それから、撮り損なうことなんていうのは、あるのが普通です。ぜんぜん怖いことではないです。だから次にまた何を撮ろうかということを考えればいいので。決定的瞬間は撮れないのものだという方法は生まれてこない。スチール写真にはアンリーカルチエーブレッソンのように、「決定的瞬間」ということをやる人がいますけれども。映画があれだけのスタッフで機能する時に、そんなにあるピークからカメラを回すことは出来ないと思います。
質問8
『ある機関助士』はサスペンス映画を見るような緊張感があって、大変おもしろかったです。音楽が見るものを不安に落としいれるような効果があったと思うんですが、監督は音楽にどのような指示をされたのでしょう
土本
三木稔さんは大変すぐれた音楽家でしたから、ほとんどおまかせですけど、音楽は時に中身をうたいあげすぎることがあるんですよね。『留学生チュアースイーリン』も太鼓の音が高すぎていやなんですが。そういうことを三木さんに何度も話して作ってもらった音楽なんです。しかし、機関車が合図を待って去っていくラストシーンに音楽をつけようと思ったんですが、うまくいかなくて、音楽を変えてもらってつけなおしたんですが、最後まで入らなかったんです。

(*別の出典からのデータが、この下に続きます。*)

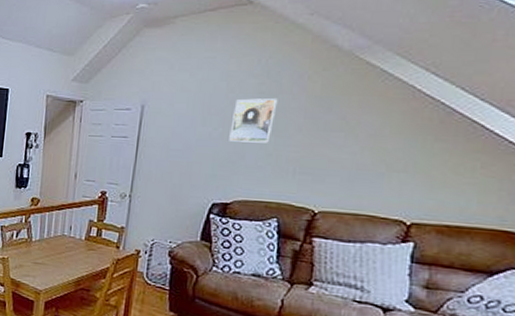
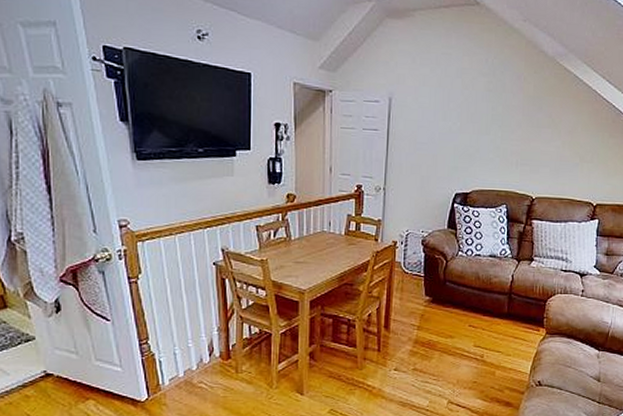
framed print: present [229,98,278,143] -> none [466,95,502,137]

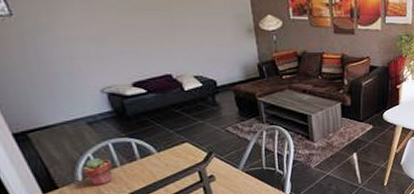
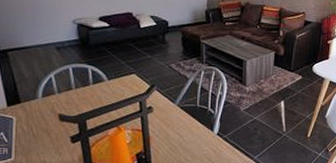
potted succulent: present [81,157,114,186] -> none [43,79,69,105]

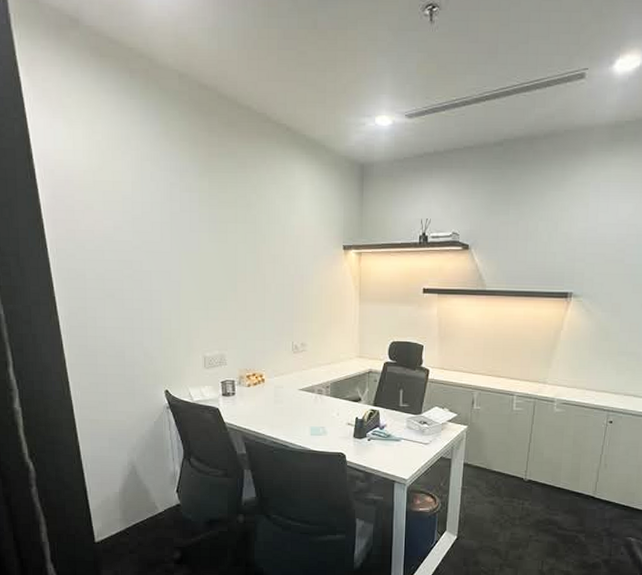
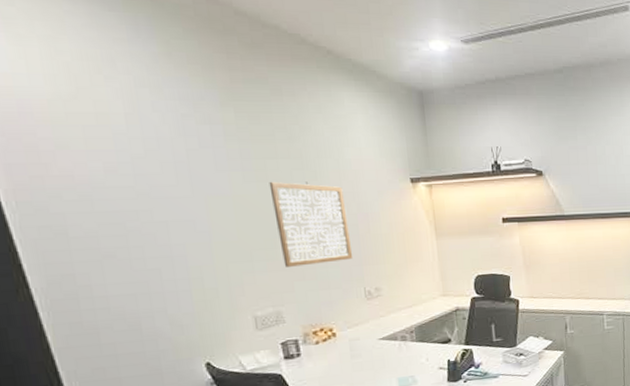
wall art: none [228,242,287,318] -> present [269,181,354,267]

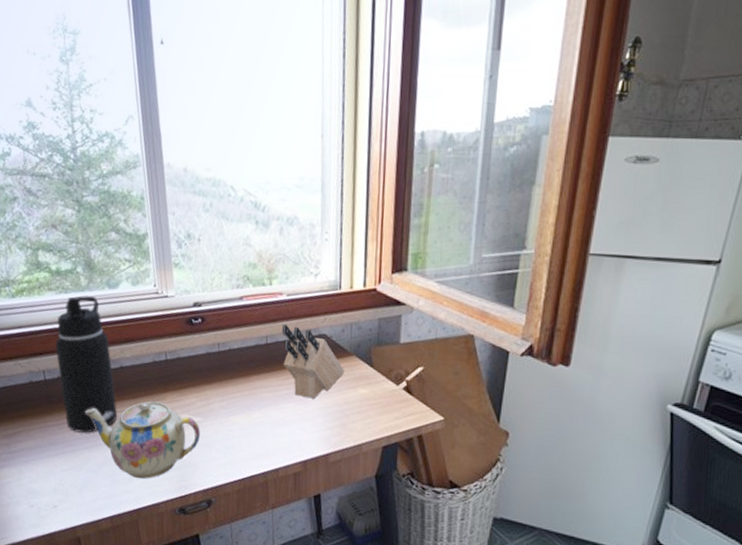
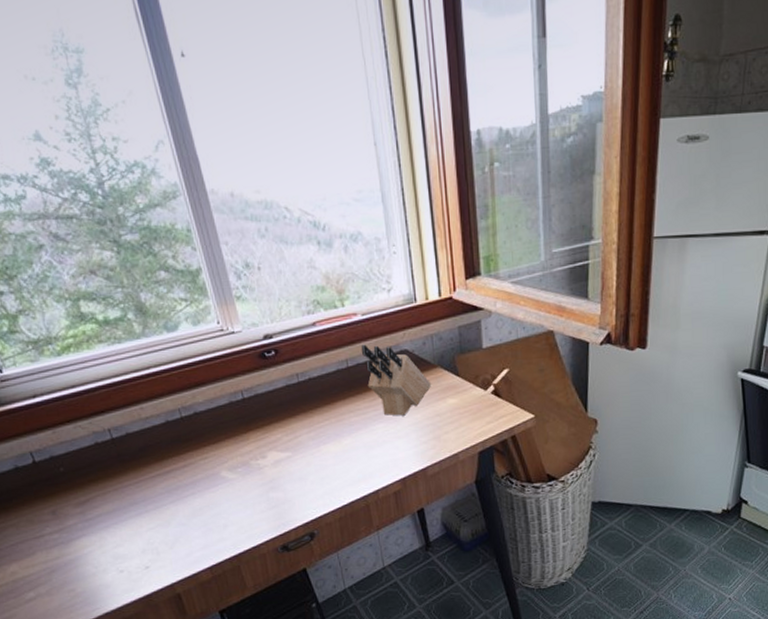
water bottle: present [55,295,117,433] -> none [115,342,199,488]
teapot: present [84,401,200,479] -> none [162,443,292,524]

ラストシーンに音楽がつけられなかったんです。つまり音楽にはある種の結論性というのがあるんです。全体の映画の印象をまとめていく、すごい感性的な作業力があるんです。中身をうたいあげないとしても、なにかの抽象的な力があるんですね。それを最後にあてると、この映画は全部違ってしまうんです。だからラストに音楽は使いませんでした。それがよかったかどうかはわかりませんけれども。そんなふうに考えています。僕は音楽は使わないことの方が多いです。